Abstract:
It is well established that unreinforced masonry (URM) buildings develop damage-forming
collapse mechanisms during high-intensity earthquakes. After the 2010/2011 Canterbury
earthquakes, an international team of researchers documented the observed earthquake
damage and formed a dataset from where 318 URM buildings were analysed in this thesis,
contributing to an ongoing effort to compile an inventory of collapse mechanisms observed
in the different URM building typologies of New Zealand. This inventory was then
compared against a vast dataset of collapse mechanisms documented worldwide.

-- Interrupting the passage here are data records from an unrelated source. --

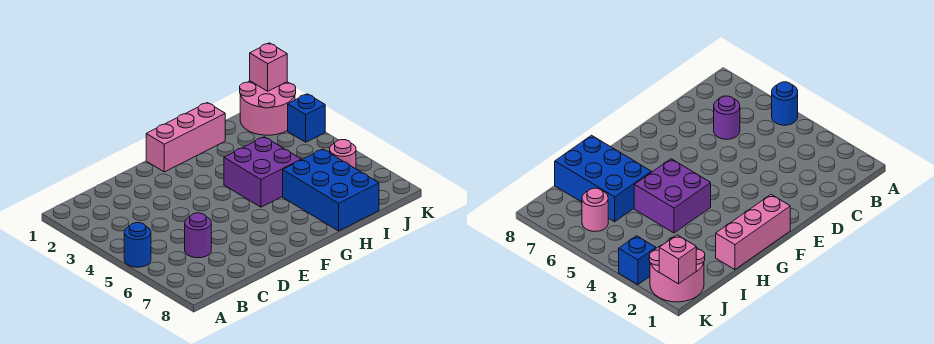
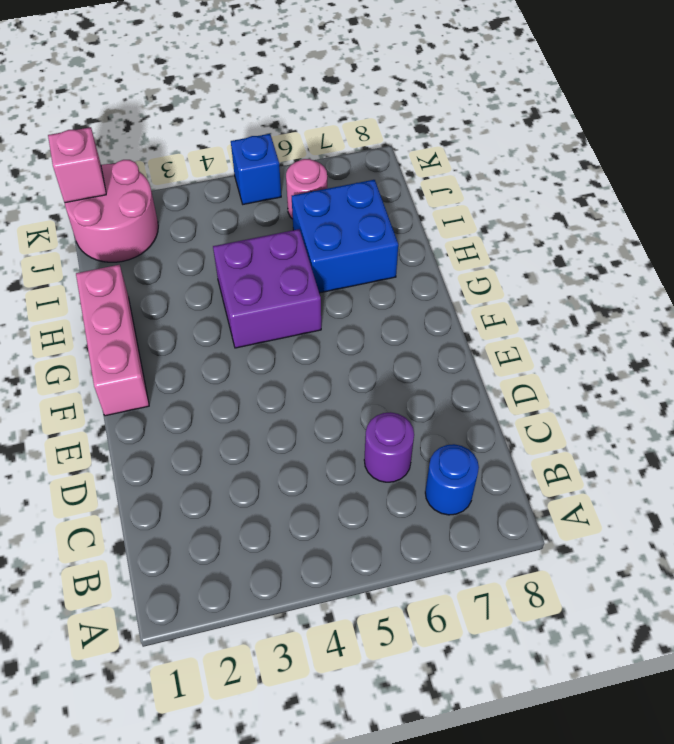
blue round brick A5 level 1 -> blue round brick B7 level 1
blue brick H6:I8 level 1 -> blue brick H6:I7 level 1
blue brick K3 level 1 -> blue brick K5 level 1

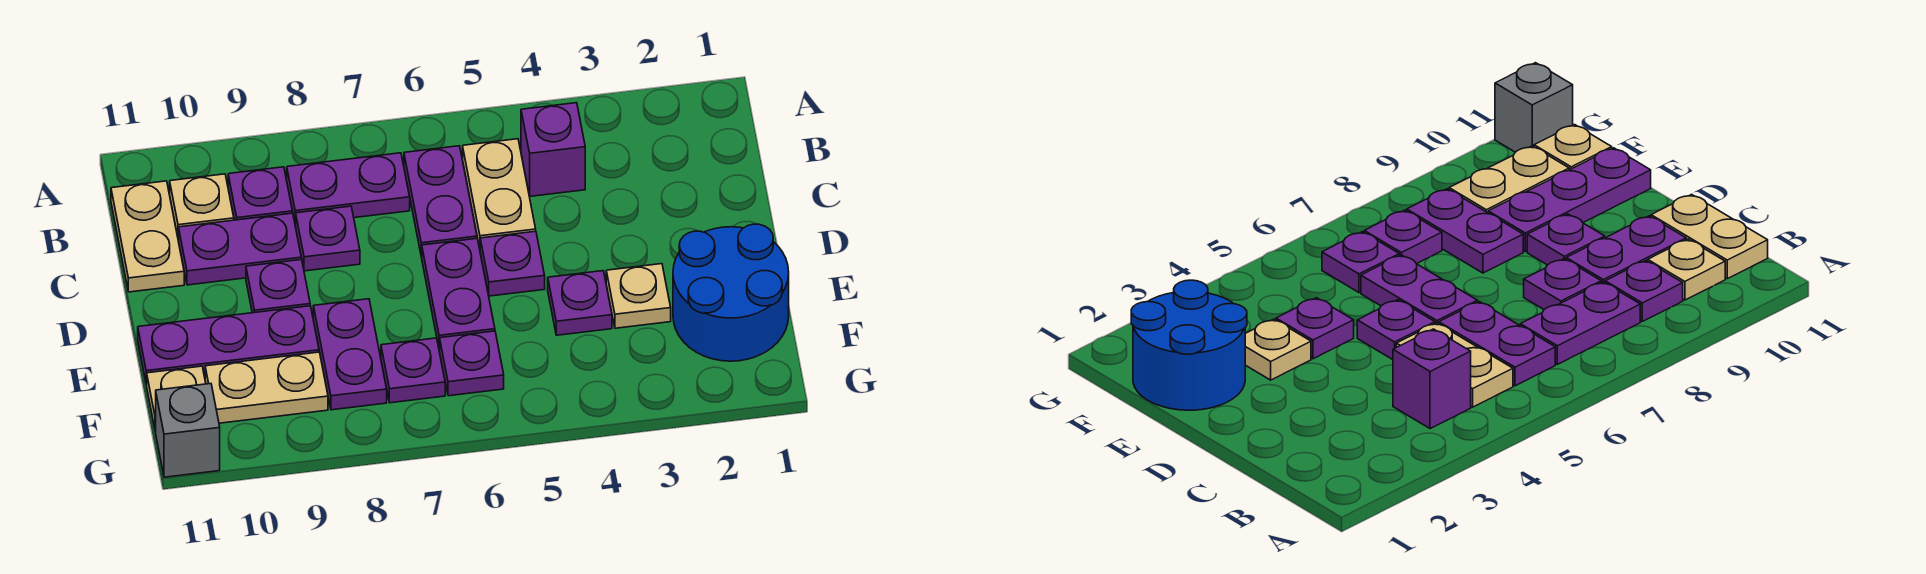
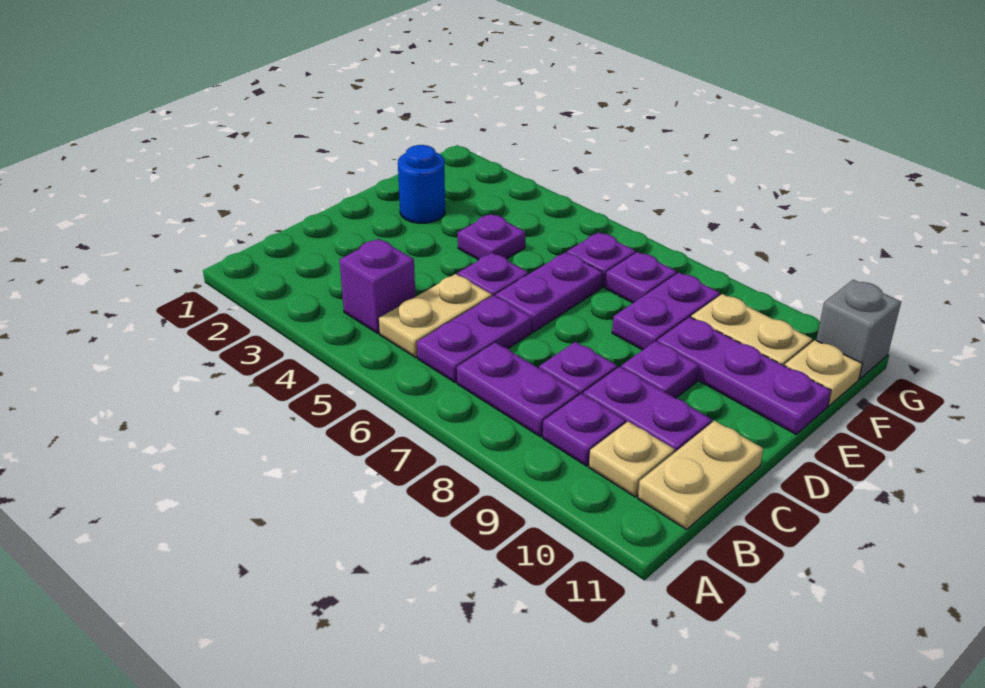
blue round brick E1:F2 level 1 -> blue round brick E2 level 1
tan plate E3 level 1 -> none

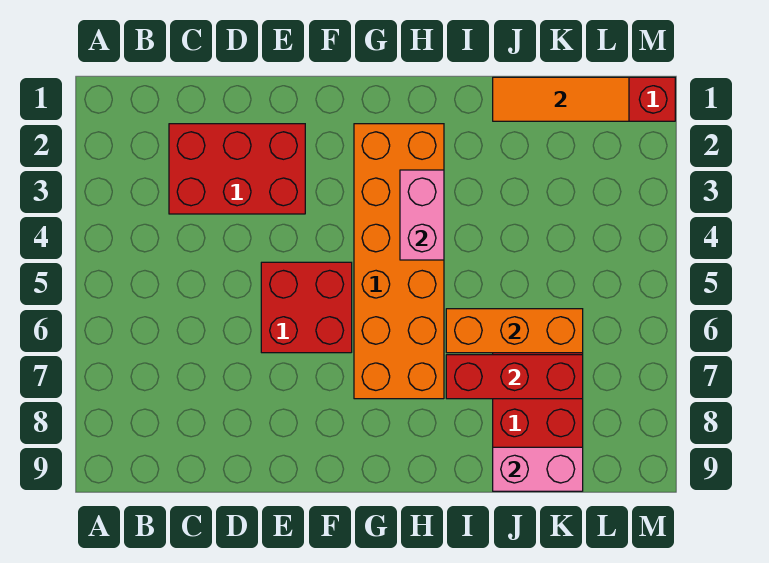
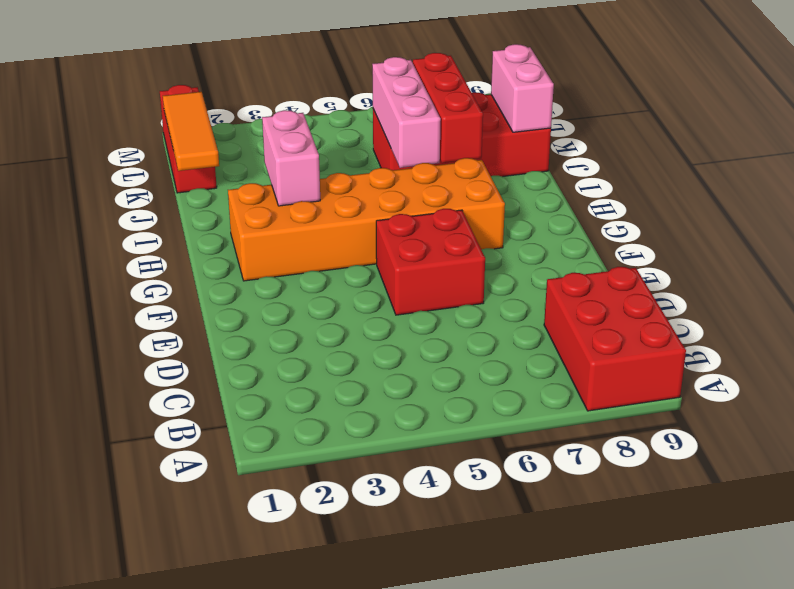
red brick C2:E3 level 1 -> red brick A8:C9 level 1
pink brick H3:H4 level 2 -> pink brick H3:I3 level 2
orange brick I6:K6 level 2 -> pink brick I6:K6 level 2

The main objective of this research is to investigate the use of the Discrete Element Method
(DEM) of analysis in the prediction of URM dynamic behaviour subjected to earthquakes
and the development of collapse mechanisms, sampling from the inventory. The DEM can
realistically simulate phenomena that involve large movements between elements, making
it ideal for simulating the collapse of URM buildings. Consequently, extensive research
applying DEM to solve URM problems has recently been published. One of the most
critical parameters to define in DEM rocking simulations is the damping approach that
generally authors overlook or assign without thorough consideration, probably due to a lack
of literature available on the topic.
Consistent guidelines related to the assignment of damping factors was developed and
validated for rocking façades and parapets as part of this thesis. Pulse-like accelerations,
generally associated with near-fault earthquakes, were found to cause collapse of parapets
and façades at substantially lower accelerations when compared to earthquakes with
oscillations that were evenly distributed in time. Pulse-like accelerations were also used to
investigate the progression of the collapse mechanism development in two-way spanning
URM walls using the DEM, from the initial formation of the mechanism up to the final
collapsed state. Lastly, a blind prediction simulation was performed using the DEM of two
adjacent URM buildings seismically tested on a shake table. The overall behaviour in terms
of base shear force, building displacement, damage progression and pounding was
reasonably well captured by the DEM model.